The problem — Repeat the entries exactly as they appear.

Material for the task —

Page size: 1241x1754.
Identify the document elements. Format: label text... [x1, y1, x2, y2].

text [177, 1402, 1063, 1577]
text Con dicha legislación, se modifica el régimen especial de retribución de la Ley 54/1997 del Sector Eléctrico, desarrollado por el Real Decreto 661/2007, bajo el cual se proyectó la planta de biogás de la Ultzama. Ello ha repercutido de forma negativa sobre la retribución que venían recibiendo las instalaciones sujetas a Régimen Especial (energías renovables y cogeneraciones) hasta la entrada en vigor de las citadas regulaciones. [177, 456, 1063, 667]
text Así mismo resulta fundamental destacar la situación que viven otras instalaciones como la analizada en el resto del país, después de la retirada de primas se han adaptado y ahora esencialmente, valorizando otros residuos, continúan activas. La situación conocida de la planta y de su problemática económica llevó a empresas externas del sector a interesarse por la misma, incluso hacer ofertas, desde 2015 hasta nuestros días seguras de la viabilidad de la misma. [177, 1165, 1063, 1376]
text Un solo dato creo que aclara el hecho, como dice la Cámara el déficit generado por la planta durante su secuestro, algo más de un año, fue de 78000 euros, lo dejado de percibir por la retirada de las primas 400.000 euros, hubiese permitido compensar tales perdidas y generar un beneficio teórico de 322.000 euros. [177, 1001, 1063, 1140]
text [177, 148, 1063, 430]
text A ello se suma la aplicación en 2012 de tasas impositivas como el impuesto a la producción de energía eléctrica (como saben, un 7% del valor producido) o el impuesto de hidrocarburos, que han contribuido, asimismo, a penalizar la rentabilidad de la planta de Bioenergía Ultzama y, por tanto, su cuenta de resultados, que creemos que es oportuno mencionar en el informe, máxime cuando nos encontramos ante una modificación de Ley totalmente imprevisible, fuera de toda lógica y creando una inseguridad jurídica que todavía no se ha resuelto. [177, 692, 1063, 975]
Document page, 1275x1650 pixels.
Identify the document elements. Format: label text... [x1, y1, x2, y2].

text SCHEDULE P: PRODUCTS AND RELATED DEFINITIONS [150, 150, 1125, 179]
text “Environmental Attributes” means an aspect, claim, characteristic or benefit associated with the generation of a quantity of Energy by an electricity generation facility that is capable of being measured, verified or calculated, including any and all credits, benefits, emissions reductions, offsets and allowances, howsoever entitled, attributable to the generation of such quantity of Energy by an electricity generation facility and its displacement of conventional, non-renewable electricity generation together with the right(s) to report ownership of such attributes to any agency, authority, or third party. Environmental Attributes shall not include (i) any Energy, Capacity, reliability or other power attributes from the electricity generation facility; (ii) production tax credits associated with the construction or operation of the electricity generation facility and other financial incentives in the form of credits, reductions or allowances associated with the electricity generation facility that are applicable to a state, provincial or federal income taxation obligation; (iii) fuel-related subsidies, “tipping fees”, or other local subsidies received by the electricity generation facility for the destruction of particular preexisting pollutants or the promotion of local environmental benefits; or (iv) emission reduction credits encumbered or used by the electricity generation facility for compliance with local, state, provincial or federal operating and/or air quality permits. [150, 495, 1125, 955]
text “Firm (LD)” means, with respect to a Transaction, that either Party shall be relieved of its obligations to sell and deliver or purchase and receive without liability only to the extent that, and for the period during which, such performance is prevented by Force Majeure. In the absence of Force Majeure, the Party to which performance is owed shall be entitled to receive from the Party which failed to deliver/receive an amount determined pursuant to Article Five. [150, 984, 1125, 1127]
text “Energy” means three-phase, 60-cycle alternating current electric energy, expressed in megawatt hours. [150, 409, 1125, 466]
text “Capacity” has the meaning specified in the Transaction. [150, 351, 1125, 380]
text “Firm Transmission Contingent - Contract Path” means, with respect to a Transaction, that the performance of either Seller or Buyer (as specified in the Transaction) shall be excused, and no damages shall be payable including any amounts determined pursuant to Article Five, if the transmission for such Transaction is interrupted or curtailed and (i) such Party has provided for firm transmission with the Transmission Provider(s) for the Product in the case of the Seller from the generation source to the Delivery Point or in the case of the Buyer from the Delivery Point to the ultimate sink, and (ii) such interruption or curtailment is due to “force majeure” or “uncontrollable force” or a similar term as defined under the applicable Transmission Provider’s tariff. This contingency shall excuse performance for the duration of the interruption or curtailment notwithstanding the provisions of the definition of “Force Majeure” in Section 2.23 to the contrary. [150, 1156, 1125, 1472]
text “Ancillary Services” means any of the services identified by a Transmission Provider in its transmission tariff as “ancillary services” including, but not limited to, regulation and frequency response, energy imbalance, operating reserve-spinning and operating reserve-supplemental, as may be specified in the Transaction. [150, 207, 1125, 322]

Task solution —
Page size: 1241x1754.
Identify the document elements. Format: label text... [x1, y1, x2, y2].

text [177, 1402, 1063, 1577]
text Con dicha legislación, se modifica el régimen especial de retribución de la Ley 54/1997 del Sector Eléctrico, desarrollado por el Real Decreto 661/2007, bajo el cual se proyectó la planta de biogás de la Ultzama. Ello ha repercutido de forma negativa sobre la retribución que venían recibiendo las instalaciones sujetas a Régimen Especial (energías renovables y cogeneraciones) hasta la entrada en vigor de las citadas regulaciones. [177, 456, 1063, 667]
text Así mismo resulta fundamental destacar la situación que viven otras instalaciones como la analizada en el resto del país, después de la retirada de primas se han adaptado y ahora esencialmente, valorizando otros residuos, continúan activas. La situación conocida de la planta y de su problemática económica llevó a empresas externas del sector a interesarse por la misma, incluso hacer ofertas, desde 2015 hasta nuestros días seguras de la viabilidad de la misma. [177, 1165, 1063, 1376]
text Un solo dato creo que aclara el hecho, como dice la Cámara el déficit generado por la planta durante su secuestro, algo más de un año, fue de 78000 euros, lo dejado de percibir por la retirada de las primas 400.000 euros, hubiese permitido compensar tales perdidas y generar un beneficio teórico de 322.000 euros. [177, 1001, 1063, 1140]
text [177, 148, 1063, 430]
text A ello se suma la aplicación en 2012 de tasas impositivas como el impuesto a la producción de energía eléctrica (como saben, un 7% del valor producido) o el impuesto de hidrocarburos, que han contribuido, asimismo, a penalizar la rentabilidad de la planta de Bioenergía Ultzama y, por tanto, su cuenta de resultados, que creemos que es oportuno mencionar en el informe, máxime cuando nos encontramos ante una modificación de Ley totalmente imprevisible, fuera de toda lógica y creando una inseguridad jurídica que todavía no se ha resuelto. [177, 692, 1063, 975]
Document page, 1275x1650 pixels.
Identify the document elements. Format: label text... [x1, y1, x2, y2].

text SCHEDULE P: PRODUCTS AND RELATED DEFINITIONS [150, 150, 1125, 179]
text “Environmental Attributes” means an aspect, claim, characteristic or benefit associated with the generation of a quantity of Energy by an electricity generation facility that is capable of being measured, verified or calculated, including any and all credits, benefits, emissions reductions, offsets and allowances, howsoever entitled, attributable to the generation of such quantity of Energy by an electricity generation facility and its displacement of conventional, non-renewable electricity generation together with the right(s) to report ownership of such attributes to any agency, authority, or third party. Environmental Attributes shall not include (i) any Energy, Capacity, reliability or other power attributes from the electricity generation facility; (ii) production tax credits associated with the construction or operation of the electricity generation facility and other financial incentives in the form of credits, reductions or allowances associated with the electricity generation facility that are applicable to a state, provincial or federal income taxation obligation; (iii) fuel-related subsidies, “tipping fees”, or other local subsidies received by the electricity generation facility for the destruction of particular preexisting pollutants or the promotion of local environmental benefits; or (iv) emission reduction credits encumbered or used by the electricity generation facility for compliance with local, state, provincial or federal operating and/or air quality permits. [150, 495, 1125, 955]
text “Firm (LD)” means, with respect to a Transaction, that either Party shall be relieved of its obligations to sell and deliver or purchase and receive without liability only to the extent that, and for the period during which, such performance is prevented by Force Majeure. In the absence of Force Majeure, the Party to which performance is owed shall be entitled to receive from the Party which failed to deliver/receive an amount determined pursuant to Article Five. [150, 984, 1125, 1127]
text “Energy” means three-phase, 60-cycle alternating current electric energy, expressed in megawatt hours. [150, 409, 1125, 466]
text “Capacity” has the meaning specified in the Transaction. [150, 351, 1125, 380]
text “Firm Transmission Contingent - Contract Path” means, with respect to a Transaction, that the performance of either Seller or Buyer (as specified in the Transaction) shall be excused, and no damages shall be payable including any amounts determined pursuant to Article Five, if the transmission for such Transaction is interrupted or curtailed and (i) such Party has provided for firm transmission with the Transmission Provider(s) for the Product in the case of the Seller from the generation source to the Delivery Point or in the case of the Buyer from the Delivery Point to the ultimate sink, and (ii) such interruption or curtailment is due to “force majeure” or “uncontrollable force” or a similar term as defined under the applicable Transmission Provider’s tariff. This contingency shall excuse performance for the duration of the interruption or curtailment notwithstanding the provisions of the definition of “Force Majeure” in Section 2.23 to the contrary. [150, 1156, 1125, 1472]
text “Ancillary Services” means any of the services identified by a Transmission Provider in its transmission tariff as “ancillary services” including, but not limited to, regulation and frequency response, energy imbalance, operating reserve-spinning and operating reserve-supplemental, as may be specified in the Transaction. [150, 207, 1125, 322]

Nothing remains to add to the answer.